Самым страстным её почитателем, несмотря на молодость, а, может быть, благодаря ей, был худой и голенастый сосед-подросток. Лохматый, неоформившийся еще не то, что бы в мужика, даже и не в парня, - всей  повадкой поджарого высоконогого тела, напоминал он щенка борзой. Был также нелеп и восторжен, как и  собачий сын, когда кидался  на зов Графини, нескладно вихляя жидким костяком и едва не взвизгивая от умиления. Прикажи ему она, понимавшая, впрочем, бабьей своей складкой, что это нечто большее, чем просто детская привязанность: «Сигай в колодец!» - и ни на секунду бы не задумался он, ретиво исполняя приказ. Так было, и так будет.
Повсюду можно было встретить эту странную пару: из деревенского магазина, бывшего лагерного «ларька», не касаясь земли ни одним пальчиком, плывет над землёй Графиня, а сзади, нагруженная нитяными авоськами, маячит фигура её верного адъютанта. Столкнешься с ними в тайге, картина будет та же: навьюченный битой дичью, припасами, бредет по тропке худой паренек, пришитый невидимой ниткой к легкой девичьей фигурке, отсчитывающей километры налегке, с невесомым ружьецом 32-ого калибра в руках.
   Проверять «морды» (верши-плетушки) и сети на Ангаре исстари считалось женской работой, так нет же, и тут победило неосознанное женское очарование: сгорбившись и едва выгребая против течения тяжелыми веслами, корячится маленькая мужская  фигурка, а в носу, мечтательно подпершись локтем, проглядывает женская. И лишь в одном случае роли менялись, - у вечернего костра хлопочет Графиня, готовит баснословную, умопомрачительно пахнущую уху, которой славилась когда-то ангарская кухня, а через огонь, обхватив руками острые коленки, заворожено и безотрывно следит её лицо израстающий ребёнок, щенок человеческий.
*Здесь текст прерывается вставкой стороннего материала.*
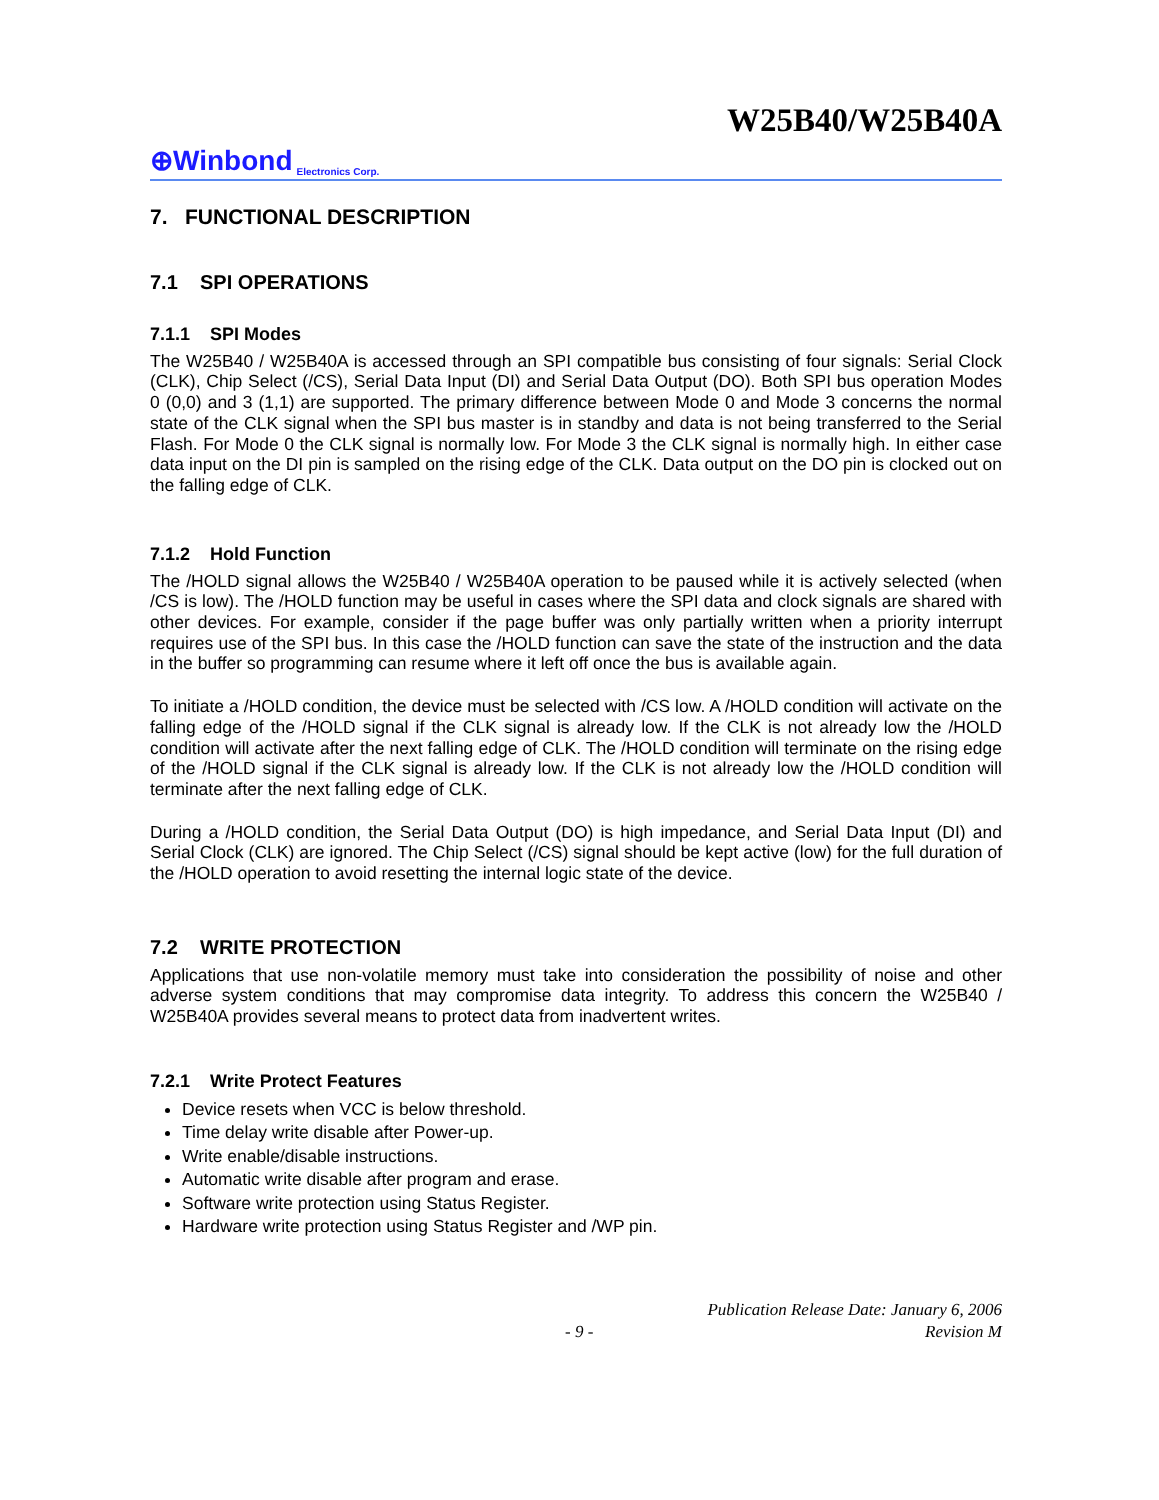W25B40/W25B40A
⊕Winbond Electronics Corp.
7. FUNCTIONAL DESCRIPTION
7.1 SPI OPERATIONS
7.1.1 SPI Modes
The W25B40 / W25B40A is accessed through an SPI compatible bus consisting of four signals: Serial Clock (CLK), Chip Select (/CS), Serial Data Input (DI) and Serial Data Output (DO). Both SPI bus operation Modes 0 (0,0) and 3 (1,1) are supported. The primary difference between Mode 0 and Mode 3 concerns the normal state of the CLK signal when the SPI bus master is in standby and data is not being transferred to the Serial Flash. For Mode 0 the CLK signal is normally low. For Mode 3 the CLK signal is normally high. In either case data input on the DI pin is sampled on the rising edge of the CLK. Data output on the DO pin is clocked out on the falling edge of CLK.
7.1.2 Hold Function
The /HOLD signal allows the W25B40 / W25B40A operation to be paused while it is actively selected (when /CS is low). The /HOLD function may be useful in cases where the SPI data and clock signals are shared with other devices. For example, consider if the page buffer was only partially written when a priority interrupt requires use of the SPI bus. In this case the /HOLD function can save the state of the instruction and the data in the buffer so programming can resume where it left off once the bus is available again.
To initiate a /HOLD condition, the device must be selected with /CS low. A /HOLD condition will activate on the falling edge of the /HOLD signal if the CLK signal is already low. If the CLK is not already low the /HOLD condition will activate after the next falling edge of CLK. The /HOLD condition will terminate on the rising edge of the /HOLD signal if the CLK signal is already low. If the CLK is not already low the /HOLD condition will terminate after the next falling edge of CLK.
During a /HOLD condition, the Serial Data Output (DO) is high impedance, and Serial Data Input (DI) and Serial Clock (CLK) are ignored. The Chip Select (/CS) signal should be kept active (low) for the full duration of the /HOLD operation to avoid resetting the internal logic state of the device.
7.2 WRITE PROTECTION
Applications that use non-volatile memory must take into consideration the possibility of noise and other adverse system conditions that may compromise data integrity. To address this concern the W25B40 / W25B40A provides several means to protect data from inadvertent writes.
7.2.1 Write Protect Features
Device resets when VCC is below threshold.
Time delay write disable after Power-up.
Write enable/disable instructions.
Automatic write disable after program and erase.
Software write protection using Status Register.
Hardware write protection using Status Register and /WP pin.
Publication Release Date: January 6, 2006
- 9 - Revision M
Странным образом её не портили ни стеганый ватник, ни спецовочные брюки, заправленные в «литые» резиновые сапоги, - обычный деревенский костюм, что для баб, что для мужиков того времени.  На всем, что было на неё надето, лежал преображающий отпечаток  неземного лица, чистопородной стати, и, без сомнения, необычной души, заключенной в столь изящную оболочку.
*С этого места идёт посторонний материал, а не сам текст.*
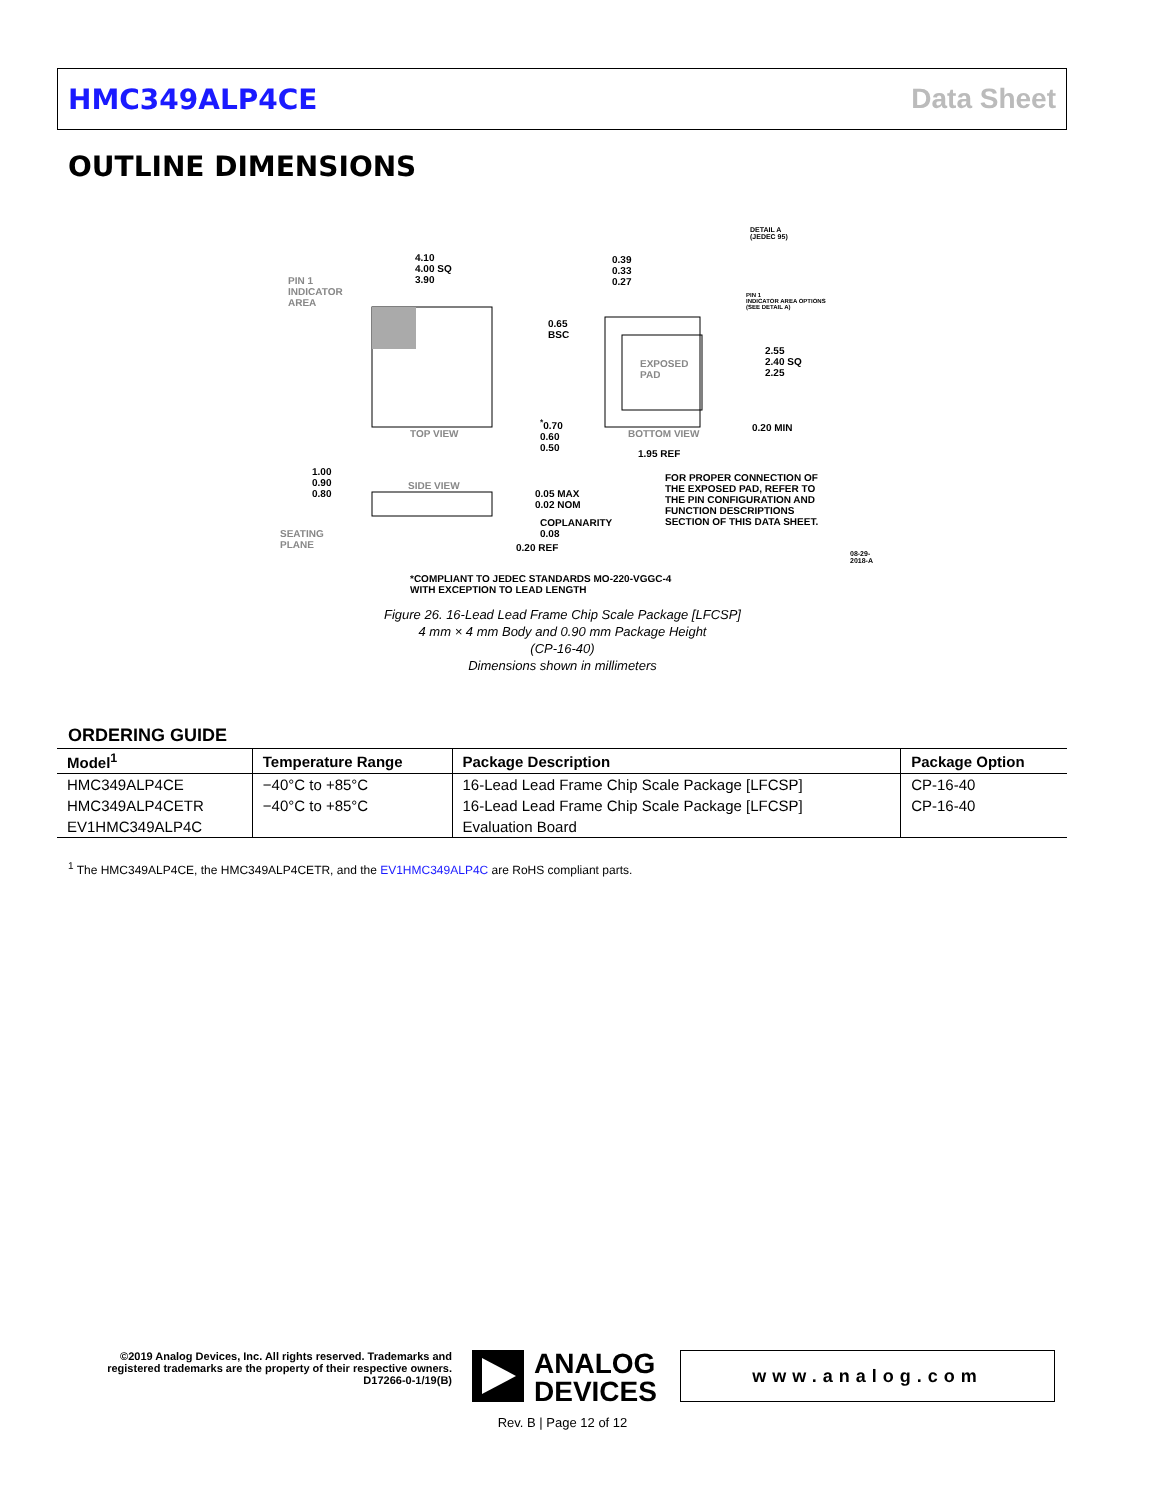HMC349ALP4CE Data Sheet
OUTLINE DIMENSIONS
4.10
4.00 SQ
3.90
PIN 1
INDICATOR
AREA
TOP VIEW
0.39
0.33
0.27
DETAIL A
(JEDEC 95)
PIN 1
INDICATOR AREA OPTIONS
(SEE DETAIL A)
0.65
BSC
EXPOSED
PAD
2.55
2.40 SQ
2.25
0.20 MIN
<sup>*</sup> 0.70
0.60
0.50
BOTTOM VIEW
1.95 REF
1.00
0.90
0.80
SIDE VIEW
0.05 MAX
0.02 NOM
COPLANARITY
0.08
0.20 REF
SEATING
PLANE
FOR PROPER CONNECTION OF
THE EXPOSED PAD, REFER TO
THE PIN CONFIGURATION AND
FUNCTION DESCRIPTIONS
SECTION OF THIS DATA SHEET.
*COMPLIANT TO JEDEC STANDARDS MO-220-VGGC-4
WITH EXCEPTION TO LEAD LENGTH
08-29-2018-A
Figure 26. 16-Lead Lead Frame Chip Scale Package [LFCSP]
4 mm × 4 mm Body and 0.90 mm Package Height
(CP-16-40)
Dimensions shown in millimeters
ORDERING GUIDE
| Model<sup>1</sup> | Temperature Range | Package Description | Package Option |
| --- | --- | --- | --- |
| HMC349ALP4CE | −40°C to +85°C | 16-Lead Lead Frame Chip Scale Package [LFCSP] | CP-16-40 |
| HMC349ALP4CETR | −40°C to +85°C | 16-Lead Lead Frame Chip Scale Package [LFCSP] | CP-16-40 |
| EV1HMC349ALP4C | | Evaluation Board | |
<sup>1</sup> The HMC349ALP4CE, the HMC349ALP4CETR, and the EV1HMC349ALP4C are RoHS compliant parts.
©2019 Analog Devices, Inc. All rights reserved. Trademarks and registered trademarks are the property of their respective owners.
D17266-0-1/19(B)
ANALOG
DEVICES
www.analog.com
Rev. B | Page 12 of 12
Им обоим было скучно и не о чем говорить со сверстниками. Дочери предателя, ей, - самой красоте, которую небесный огонь случайно обронил в корявую толпу, и ему, сыну пропойц, бессознательно отворачивавшему взор от обыденного, темного, присущего только людской жизни. Да и как можно было смотреть на грязь, когда рядом пылал жарким светом лучистый цветок? Цветение его всегда мимолётно, и воистину счастлив тот, кому довелось, - ах, как редко это случается!- зреть его, сколь-нибудь долгое время. Ведь всегда найдётся жадный взгляд и загребущая рука, желающие, чтобы все цвело только для них. А если нет, значит, - ни для кого: бей, ломай, втаптывай в землю, растирай в прах, коль не моё! И мы ходим по праху чьих-то жизней, ничуть  не подозревая, чей мозг и чья грудь отзываются тонким скрипом на нашу  поступь…
В те годы сибирская тайга испытывала первый натиск «холостяков, валивших сосны в три обхвата», постепенно наполнялась любителями лёгких рублей – перекати-полем, кого людская молва так метко называет проходимцами. Лесорубы, строители, «хим-дымовцы» мутной рекой хлынули в заповедные места, круша и корёжа, оставляя за собой  лунные пейзажи, не щадя ни цветка,  ни дерева, ни человека.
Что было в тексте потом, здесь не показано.